- SELECTED TEXT -
______

Cost of sales was about equal to revenues for the quarter, so net-net had a breakeven from mine operations for the quarter. The increasing cost of sales was driven by 2 primary factors, an increase in depreciation and an increase in production costs. The increase in depreciation is due to 2 things. One, we have we restated our resource and reserve, which drives the units of production, depreciation basis, so we have less ounces to depreciate over the life of mine. The second is we've invested a lot heavily into our fixed assets over the last 12 months, so we have a higher depreciation base to depreciate.

Production cost increased during the quarter, was primarily driven by mining costs. So we had increased mining rates, increased stripping ratio for the quarter as well as higher cost to mine. We had higher volumes of hard rock in the current quarter versus Q1 prior year, which drives drilling blast. And also, as we're deeper -- get deeper into the pit, the haul distances get longer.

______

- EXTRACTED MATERIAL -
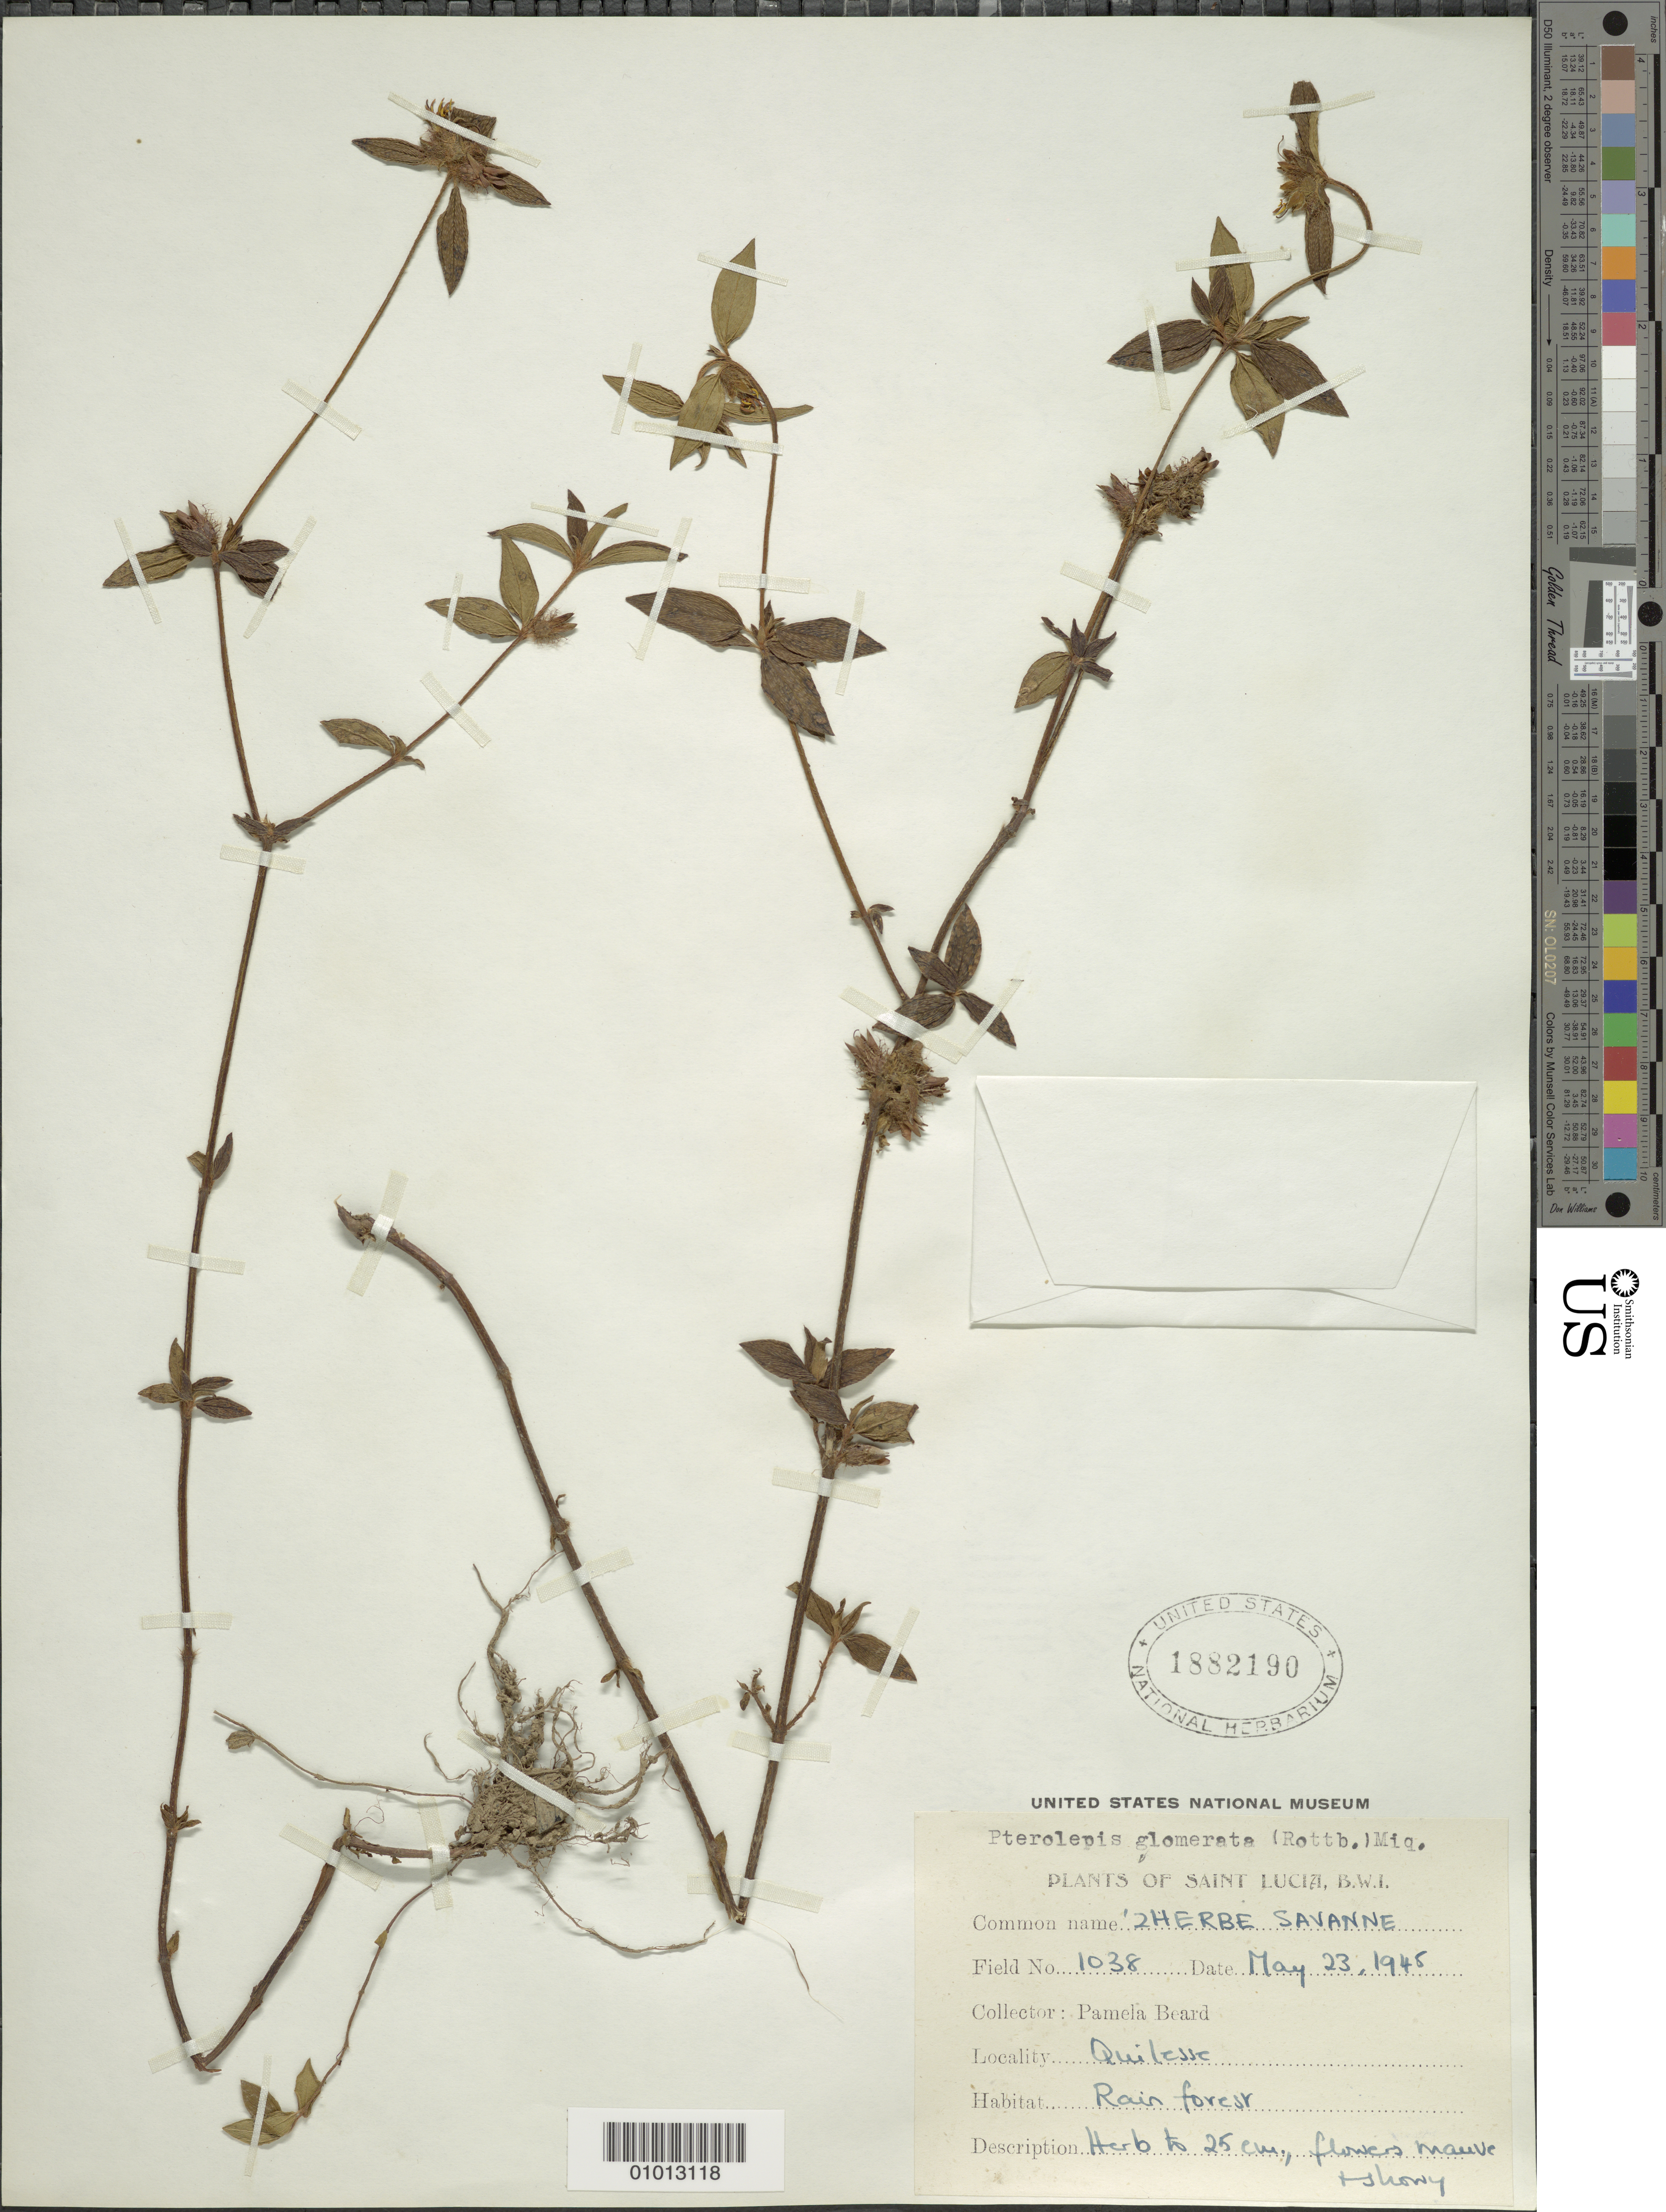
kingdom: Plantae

______

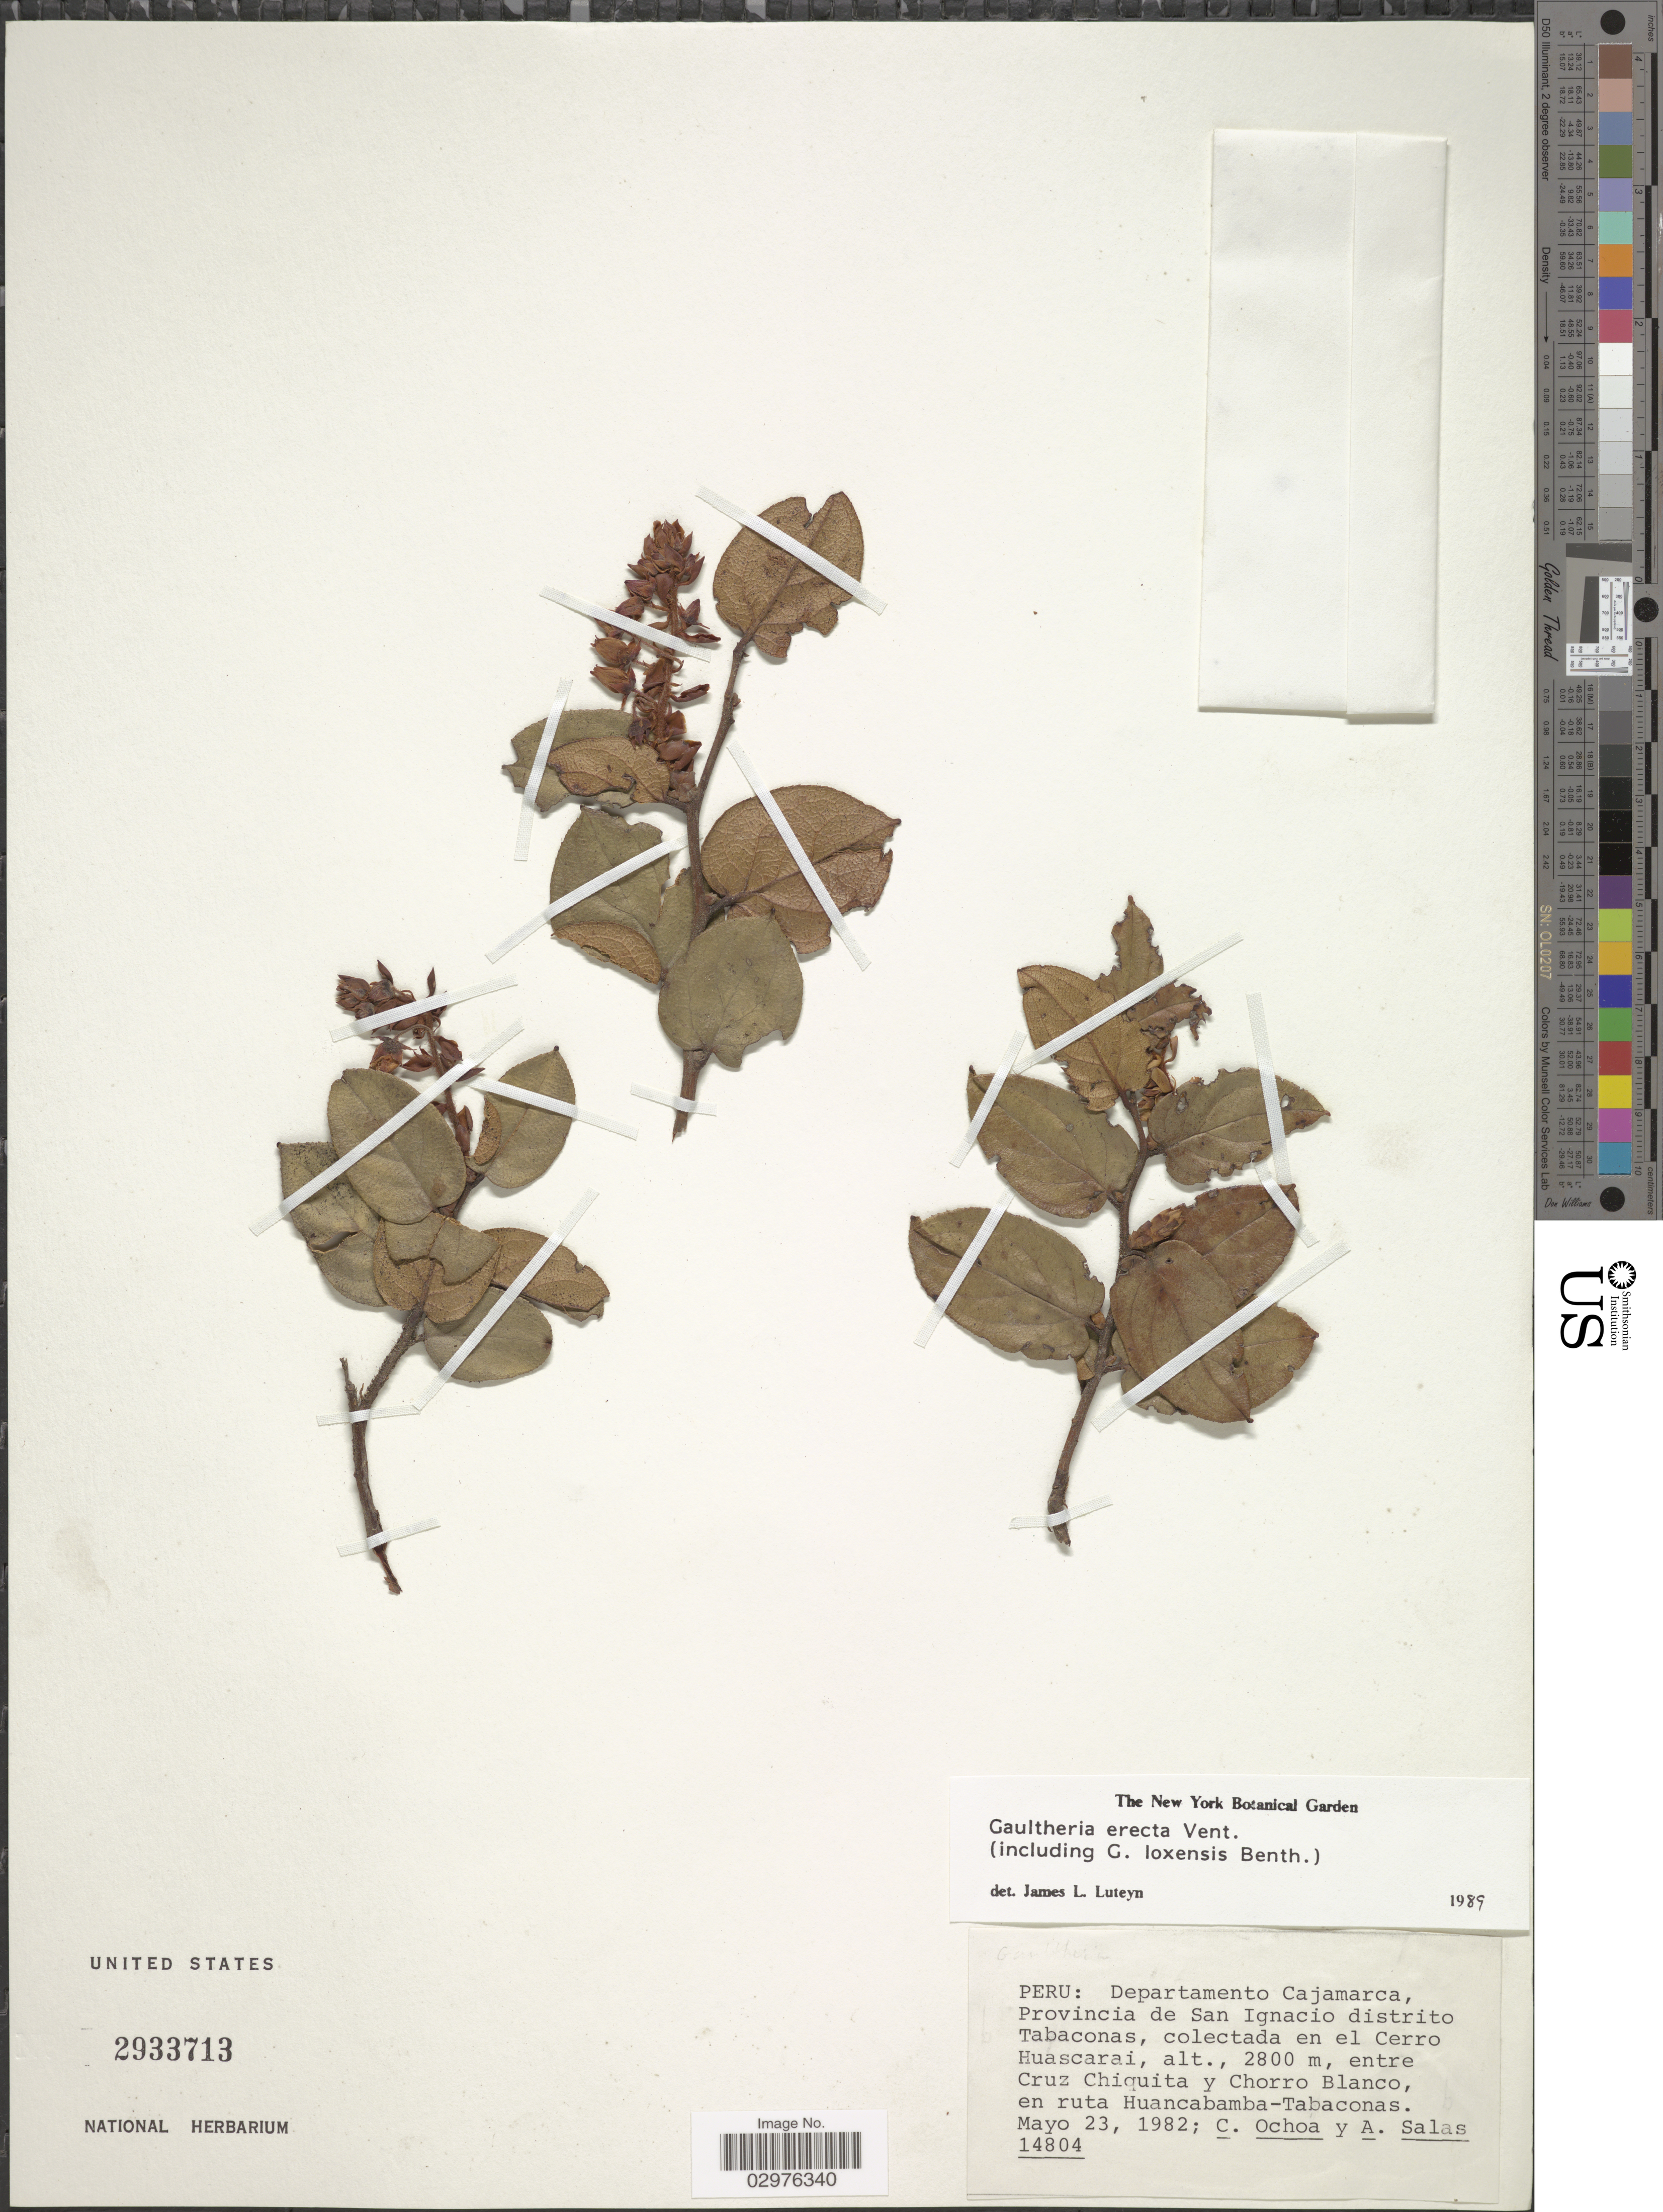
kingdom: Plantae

______

- REQUEST A -
According to the excerpt on mining costs, what two primary factors drove the increase in cost of sales?
- REQUEST B -
List every factor that the excerpt on mining costs gives for the rise in mining costs during the quarter.
- REQUEST C -
Set down, word for word, the passage of the excerpt on mining costs from "Cost of sales was about" up to and including "base to depreciate.".
The items stand apart from the excerpt on mining costs and are separate material.

- EXERCISE ANSWER A -
An increase in depreciation and an increase in production costs.

- EXERCISE ANSWER B -
- Increased mining rates
- Increased stripping ratio
- Higher cost to mine
- Higher volumes of hard rock, which drives drilling and blasting
- Longer haul distances as mining gets deeper into the pit

- EXERCISE ANSWER C -
Cost of sales was about equal to revenues for the quarter, so net-net had a breakeven from mine operations for the quarter. The increasing cost of sales was driven by 2 primary factors, an increase in depreciation and an increase in production costs. The increase in depreciation is due to 2 things. One, we have we restated our resource and reserve, which drives the units of production, depreciation basis, so we have less ounces to depreciate over the life of mine. The second is we've invested a lot heavily into our fixed assets over the last 12 months, so we have a higher depreciation base to depreciate.